Similar to the Photojournalist, the Air Force also requires Broadcast Journalists to cover the areas of radio and television. These journalistic mediums are particularly powerful tools for telling the Air Force story. Specialists in this field typically interview people, write scripts and subsequently produce radio and television programming. They also ensure that Air Force operations are historically accurate and record that information for future generations.

Space Systems Operations

Did somebody say space? If you’ve ever dreamt of being an astronaut or going into space then this is the job for you. Space Systems Operations specialists are experts that deal with anything that involves space, cool huh? They often detect ballistic missiles that are sea propelled and track various satellites to assist rocket launches and space flight operations

Special Investigations Officer

If you have an inquisitive mind or have ever wanted to be a detective or investigator then this is the job for you. Special Investigations Officers in the Air Force primarily focus on carrying out official military investigations, typically in the area of crime, fraud, counterintelligence and any other security concerns to the Air Force. An individual in this job manages investigations within the Air Force and outside it by working alongside other military branches and agencies. It is also common for them to undertake counter-espionage operations by targeting foreign intelligence services, perform interrogations, provide testimony in legal proceedings and prepare briefings on terrorist threats and other hostile entities. You could consider this job the military’s very own FBI or CIA.

Clinical Social Worker

Air Force Clinical Social Workers, help military personnel and their families cope with typical challenges and stresses in general and those specific to the military. Air Force Social Workers ultimately provide knowledge and expertise to Airmen and their families with any issues that they may be having with the tough challenges of military service. 

Dietitian

Air Force Dietitians, develop and implement nutrition plans to keep Airmen at their peak, regardless of their location or posting. Dietitians’ duties generally include nutrition assessment and educating patients, planning specific menus, and carrying out patient interviews. Air Force dietitians also implement policies specific to nutritional medicine services and serve as advisers to commanders in regard to nutrition and dietetics.

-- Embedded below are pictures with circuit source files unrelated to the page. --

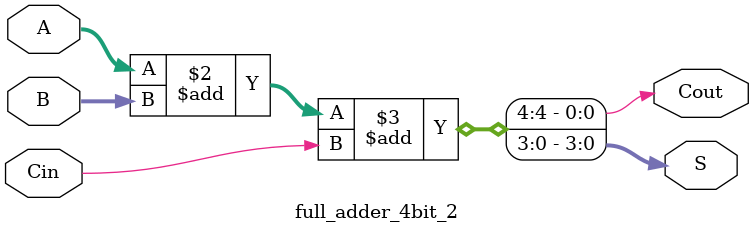
<source format=v>
module full_adder_4bit_2(A, B, Cin, S, Cout);
input [3:0] A, B;
input Cin;
output reg [3:0] S;
output reg Cout;

always @(*)
	begin
		{Cout, S} <= A + B + Cin;
	end
endmodule	
</source>
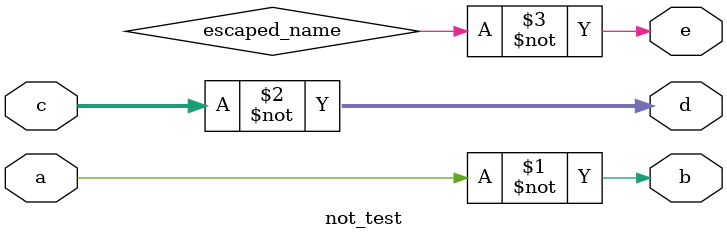
<source format=v>
module not_test (a, b, c, d, e);
input a;
output b;
input [3:0] c;
output [3:0] d;
output e;
wire a;
wire b;
wire [3:0] c;
wire [3:0] d;
wire e;

assign b = ~(a);
assign d = ~(c);
assign e = ~( \escaped_name );
endmodule

</source>
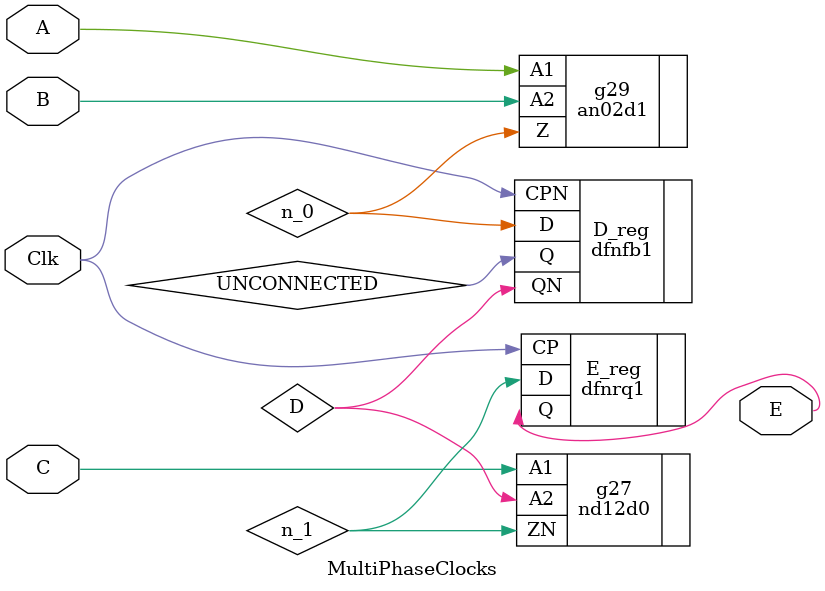
<source format=v>


// Verification Directory fv/MultiPhaseClocks 

module MultiPhaseClocks(Clk, A, B, C, E);
  input Clk, A, B, C;
  output E;
  wire Clk, A, B, C;
  wire E;
  wire D, UNCONNECTED, n_0, n_1;
  dfnrq1 E_reg(.CP (Clk), .D (n_1), .Q (E));
  nd12d0 g27(.A1 (C), .A2 (D), .ZN (n_1));
  dfnfb1 D_reg(.CPN (Clk), .D (n_0), .Q (UNCONNECTED), .QN (D));
  an02d1 g29(.A1 (A), .A2 (B), .Z (n_0));
endmodule


</source>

Survival, Evasion, Resistance, and Escape (SERE)

Survival is paramount and of the utmost importance to the military and those who serve in it, every member of the military must be able to survive independently and in environments under any conditions should there be any life threatening incidents such as an aircraft going down. SERE specialists teach personnel everything they need to know to survive. Including how to build shelters and procure food and water, medicine and first aid, land navigation and evasion techniques, the skills taught could literally be the difference between life and death.

Weather Specialist

Weather Specialists predict weather patterns and prepare forecasts, as well as brief pilots and commanders on weather conditions. You may be thinking, what does weather have to do with the military? But contrary to what you might think the weather is crucial to the military’s mission as it can have a huge effect on operations, such as if a tornado was going to hit the area.

 

Clearly there are numerous career fields within the military and the U.S. Air Force which have direct parallels to their civilian counterparts, ultimately making the transition from military to civilian or vice versa a simple process. Contrary to what many may think, serving in the military does not always involve being on the battlefield.